A $10,000 forgiveness would still leave roughly two-thirds of borrowers with student loan debt. In an attempt to extend some goodwill to those with a remaining balance, the President could make allowing borrowers to all qualify for income-based repayment a secondary pillar of his plan. But would that open the door to a second crisis?

As the law is currently written, student loan forgiveness is “permanently” tax-free. As anyone that follows tax law can tell you, permanent doesn’t always mean permanent. Just take 2017’s Tax Cuts and Jobs Act, which was the most significant reform to the tax code in decades. One of the primary components of the law was that it established a limit to the amount of state and local taxes taxpayers can deduct. Tax filers in states like New York, New Jersey, and Connecticut that had been deducting property taxes that exceeded $10,000 for generations, learned the hard way how quickly permanence can become the past.

So it seems logical that, at some point, there will be a push – whether by rival lawmakers or loan servicers – to once again make debt forgiveness taxable. After all, if there is no incentive to pay anything more than the minimum on these income-based repayment plans – knowing that even 20-consecutive years of on-time payments could see a borrower’s balance increase, depending on the interest rate – why would anyone pay more?

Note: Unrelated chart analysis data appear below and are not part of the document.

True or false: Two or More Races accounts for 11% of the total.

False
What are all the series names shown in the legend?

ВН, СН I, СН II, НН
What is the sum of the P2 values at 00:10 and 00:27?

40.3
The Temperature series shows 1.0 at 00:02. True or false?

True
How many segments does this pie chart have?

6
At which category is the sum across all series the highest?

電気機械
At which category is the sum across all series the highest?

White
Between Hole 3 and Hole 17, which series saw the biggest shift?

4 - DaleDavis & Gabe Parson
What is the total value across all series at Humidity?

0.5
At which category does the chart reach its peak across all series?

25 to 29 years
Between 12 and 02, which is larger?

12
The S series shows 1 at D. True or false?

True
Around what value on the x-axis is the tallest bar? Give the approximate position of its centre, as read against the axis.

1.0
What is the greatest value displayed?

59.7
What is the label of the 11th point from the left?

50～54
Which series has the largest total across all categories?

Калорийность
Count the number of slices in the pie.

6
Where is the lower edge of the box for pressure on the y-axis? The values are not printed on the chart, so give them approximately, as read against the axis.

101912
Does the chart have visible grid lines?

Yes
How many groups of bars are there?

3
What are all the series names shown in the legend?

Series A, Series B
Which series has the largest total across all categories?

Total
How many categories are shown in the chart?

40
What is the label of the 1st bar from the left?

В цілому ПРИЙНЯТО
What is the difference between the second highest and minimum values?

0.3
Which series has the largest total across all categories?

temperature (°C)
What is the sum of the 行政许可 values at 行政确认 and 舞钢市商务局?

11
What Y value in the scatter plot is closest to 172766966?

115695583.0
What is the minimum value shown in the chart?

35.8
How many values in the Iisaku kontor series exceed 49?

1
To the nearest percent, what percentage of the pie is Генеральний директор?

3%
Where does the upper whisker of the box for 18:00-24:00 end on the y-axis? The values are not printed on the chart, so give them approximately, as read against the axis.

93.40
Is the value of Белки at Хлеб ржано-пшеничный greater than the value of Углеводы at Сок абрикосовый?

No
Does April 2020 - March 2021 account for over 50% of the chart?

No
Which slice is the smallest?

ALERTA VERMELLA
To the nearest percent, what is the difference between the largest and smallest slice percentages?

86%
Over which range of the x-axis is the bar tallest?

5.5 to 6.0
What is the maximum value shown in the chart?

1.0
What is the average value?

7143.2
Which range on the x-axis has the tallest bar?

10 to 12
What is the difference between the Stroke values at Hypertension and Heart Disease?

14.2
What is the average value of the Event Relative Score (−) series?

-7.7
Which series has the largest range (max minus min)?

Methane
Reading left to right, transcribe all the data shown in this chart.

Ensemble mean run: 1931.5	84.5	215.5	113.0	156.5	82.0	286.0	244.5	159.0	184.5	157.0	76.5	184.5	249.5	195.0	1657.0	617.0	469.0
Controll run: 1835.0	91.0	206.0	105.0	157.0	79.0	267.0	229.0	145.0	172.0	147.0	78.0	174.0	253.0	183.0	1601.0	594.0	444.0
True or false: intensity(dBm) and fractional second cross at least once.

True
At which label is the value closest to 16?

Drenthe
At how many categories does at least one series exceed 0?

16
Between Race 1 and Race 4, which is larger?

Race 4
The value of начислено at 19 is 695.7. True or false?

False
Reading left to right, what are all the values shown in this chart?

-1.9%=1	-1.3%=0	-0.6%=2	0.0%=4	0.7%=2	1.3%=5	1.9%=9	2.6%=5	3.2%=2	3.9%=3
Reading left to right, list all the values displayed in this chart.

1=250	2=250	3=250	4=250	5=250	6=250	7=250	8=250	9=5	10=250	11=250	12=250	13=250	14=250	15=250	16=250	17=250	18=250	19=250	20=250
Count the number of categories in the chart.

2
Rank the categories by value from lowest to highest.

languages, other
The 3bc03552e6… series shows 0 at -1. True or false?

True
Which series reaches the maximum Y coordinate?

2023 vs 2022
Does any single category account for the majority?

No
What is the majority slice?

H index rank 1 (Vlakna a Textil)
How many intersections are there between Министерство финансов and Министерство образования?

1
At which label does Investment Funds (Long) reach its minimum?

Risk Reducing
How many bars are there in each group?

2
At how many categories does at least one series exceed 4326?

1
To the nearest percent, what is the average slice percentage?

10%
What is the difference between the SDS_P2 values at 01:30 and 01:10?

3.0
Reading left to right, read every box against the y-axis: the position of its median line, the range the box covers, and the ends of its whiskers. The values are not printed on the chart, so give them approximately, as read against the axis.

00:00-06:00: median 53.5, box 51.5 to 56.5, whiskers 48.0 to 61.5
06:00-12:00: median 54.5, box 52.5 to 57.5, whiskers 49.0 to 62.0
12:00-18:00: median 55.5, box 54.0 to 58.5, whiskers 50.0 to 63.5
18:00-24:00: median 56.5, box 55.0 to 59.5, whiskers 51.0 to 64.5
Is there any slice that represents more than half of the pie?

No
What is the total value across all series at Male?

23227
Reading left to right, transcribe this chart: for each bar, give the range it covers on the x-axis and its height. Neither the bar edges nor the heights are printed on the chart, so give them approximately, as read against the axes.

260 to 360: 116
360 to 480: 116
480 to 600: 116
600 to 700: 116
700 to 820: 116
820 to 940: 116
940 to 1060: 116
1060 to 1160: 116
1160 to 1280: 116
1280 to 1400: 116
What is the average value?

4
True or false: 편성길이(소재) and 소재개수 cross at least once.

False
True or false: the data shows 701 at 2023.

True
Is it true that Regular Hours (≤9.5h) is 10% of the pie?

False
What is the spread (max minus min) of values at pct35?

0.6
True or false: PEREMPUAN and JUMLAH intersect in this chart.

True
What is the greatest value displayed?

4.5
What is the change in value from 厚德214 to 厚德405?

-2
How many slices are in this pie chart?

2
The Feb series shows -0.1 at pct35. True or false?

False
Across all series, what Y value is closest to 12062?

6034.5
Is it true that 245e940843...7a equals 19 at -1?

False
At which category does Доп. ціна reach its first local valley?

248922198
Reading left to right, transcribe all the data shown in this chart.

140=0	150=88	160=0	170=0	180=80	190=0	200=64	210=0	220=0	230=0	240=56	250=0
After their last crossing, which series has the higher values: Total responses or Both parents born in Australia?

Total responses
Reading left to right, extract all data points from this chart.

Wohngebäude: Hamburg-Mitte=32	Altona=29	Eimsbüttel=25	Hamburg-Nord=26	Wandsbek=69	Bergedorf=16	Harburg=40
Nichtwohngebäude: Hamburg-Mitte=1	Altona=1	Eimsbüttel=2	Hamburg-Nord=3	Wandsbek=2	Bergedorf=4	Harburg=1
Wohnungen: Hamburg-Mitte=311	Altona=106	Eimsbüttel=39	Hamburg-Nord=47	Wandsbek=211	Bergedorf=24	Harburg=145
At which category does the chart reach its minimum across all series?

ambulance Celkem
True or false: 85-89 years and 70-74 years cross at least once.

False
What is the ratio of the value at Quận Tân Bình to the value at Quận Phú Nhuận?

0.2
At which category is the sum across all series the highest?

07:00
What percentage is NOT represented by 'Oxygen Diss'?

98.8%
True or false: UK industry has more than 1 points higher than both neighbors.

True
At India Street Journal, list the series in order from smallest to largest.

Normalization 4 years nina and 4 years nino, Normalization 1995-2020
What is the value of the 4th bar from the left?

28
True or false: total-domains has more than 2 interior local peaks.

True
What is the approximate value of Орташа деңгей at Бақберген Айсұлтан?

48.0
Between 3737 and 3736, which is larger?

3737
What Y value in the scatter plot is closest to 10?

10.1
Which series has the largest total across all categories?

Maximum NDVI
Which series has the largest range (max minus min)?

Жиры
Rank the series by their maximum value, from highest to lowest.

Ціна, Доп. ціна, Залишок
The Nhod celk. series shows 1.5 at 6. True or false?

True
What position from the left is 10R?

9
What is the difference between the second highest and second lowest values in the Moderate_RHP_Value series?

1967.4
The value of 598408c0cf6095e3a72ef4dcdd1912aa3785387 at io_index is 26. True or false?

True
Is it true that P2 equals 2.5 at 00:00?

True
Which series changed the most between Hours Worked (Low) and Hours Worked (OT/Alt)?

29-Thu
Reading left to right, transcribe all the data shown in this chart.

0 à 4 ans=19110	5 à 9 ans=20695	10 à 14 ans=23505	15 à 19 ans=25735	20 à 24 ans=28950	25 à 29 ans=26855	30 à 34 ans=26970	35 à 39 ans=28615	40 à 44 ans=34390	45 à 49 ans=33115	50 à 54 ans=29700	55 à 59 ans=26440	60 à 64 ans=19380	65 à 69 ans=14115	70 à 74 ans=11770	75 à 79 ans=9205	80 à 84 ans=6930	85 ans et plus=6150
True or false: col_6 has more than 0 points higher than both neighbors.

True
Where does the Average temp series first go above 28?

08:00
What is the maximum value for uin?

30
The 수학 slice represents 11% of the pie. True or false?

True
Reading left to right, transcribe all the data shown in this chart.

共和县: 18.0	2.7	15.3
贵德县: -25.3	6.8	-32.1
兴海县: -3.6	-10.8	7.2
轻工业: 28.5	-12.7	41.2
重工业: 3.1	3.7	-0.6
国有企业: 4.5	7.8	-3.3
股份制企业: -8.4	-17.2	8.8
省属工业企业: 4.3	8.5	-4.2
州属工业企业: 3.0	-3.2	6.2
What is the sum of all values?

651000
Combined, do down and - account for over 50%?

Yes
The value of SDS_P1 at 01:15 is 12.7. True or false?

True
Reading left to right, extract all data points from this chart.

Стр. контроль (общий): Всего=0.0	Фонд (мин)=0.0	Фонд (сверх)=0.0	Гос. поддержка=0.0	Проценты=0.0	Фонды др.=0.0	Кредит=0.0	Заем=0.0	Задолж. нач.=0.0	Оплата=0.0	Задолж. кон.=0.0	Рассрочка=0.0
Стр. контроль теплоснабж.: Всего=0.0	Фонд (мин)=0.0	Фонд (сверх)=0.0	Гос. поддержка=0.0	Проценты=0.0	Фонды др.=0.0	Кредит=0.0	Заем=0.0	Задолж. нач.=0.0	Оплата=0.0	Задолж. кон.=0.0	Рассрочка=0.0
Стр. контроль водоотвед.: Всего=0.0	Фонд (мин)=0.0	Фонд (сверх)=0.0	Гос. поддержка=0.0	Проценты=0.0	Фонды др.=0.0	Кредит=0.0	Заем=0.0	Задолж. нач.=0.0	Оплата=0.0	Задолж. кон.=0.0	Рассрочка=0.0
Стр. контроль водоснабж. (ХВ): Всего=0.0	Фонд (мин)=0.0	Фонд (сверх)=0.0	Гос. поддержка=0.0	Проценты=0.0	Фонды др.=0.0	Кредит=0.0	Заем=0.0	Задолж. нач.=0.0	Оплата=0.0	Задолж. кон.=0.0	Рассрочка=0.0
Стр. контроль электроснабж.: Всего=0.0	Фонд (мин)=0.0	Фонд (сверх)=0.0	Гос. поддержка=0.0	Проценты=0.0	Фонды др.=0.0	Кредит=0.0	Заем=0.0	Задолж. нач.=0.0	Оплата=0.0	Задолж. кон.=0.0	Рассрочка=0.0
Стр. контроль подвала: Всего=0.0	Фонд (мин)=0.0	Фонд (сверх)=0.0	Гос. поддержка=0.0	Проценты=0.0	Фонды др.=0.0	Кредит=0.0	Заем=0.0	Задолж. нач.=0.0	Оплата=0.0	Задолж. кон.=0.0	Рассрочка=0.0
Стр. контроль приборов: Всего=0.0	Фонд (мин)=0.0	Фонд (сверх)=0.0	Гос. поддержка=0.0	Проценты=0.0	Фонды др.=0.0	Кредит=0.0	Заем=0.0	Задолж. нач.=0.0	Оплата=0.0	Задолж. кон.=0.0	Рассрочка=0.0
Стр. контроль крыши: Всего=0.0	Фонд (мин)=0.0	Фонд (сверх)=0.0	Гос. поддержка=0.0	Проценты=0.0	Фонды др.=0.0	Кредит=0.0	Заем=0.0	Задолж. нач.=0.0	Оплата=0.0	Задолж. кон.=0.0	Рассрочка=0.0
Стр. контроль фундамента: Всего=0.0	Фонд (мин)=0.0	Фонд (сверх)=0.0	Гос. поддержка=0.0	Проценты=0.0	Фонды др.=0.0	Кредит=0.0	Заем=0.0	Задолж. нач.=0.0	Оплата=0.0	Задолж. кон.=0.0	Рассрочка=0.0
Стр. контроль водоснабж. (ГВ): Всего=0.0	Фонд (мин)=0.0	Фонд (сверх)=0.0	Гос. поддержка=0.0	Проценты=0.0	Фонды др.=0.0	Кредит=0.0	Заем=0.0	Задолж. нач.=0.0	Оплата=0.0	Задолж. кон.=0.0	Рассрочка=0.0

That’s why those with more than $10,000 of student loan debt have to be both vigilant and incredibly discerning about what comes next. If borrowers – especially ones with higher interest rates – don’t allow for the possibility that forgiveness could once again become tax-free, they could find themselves caught off guard if/when the goal posts get moved. And if that happens, it won’t be loan services calling; it will be the IRS, and that is a collector that will not look the other way on a past-due balance.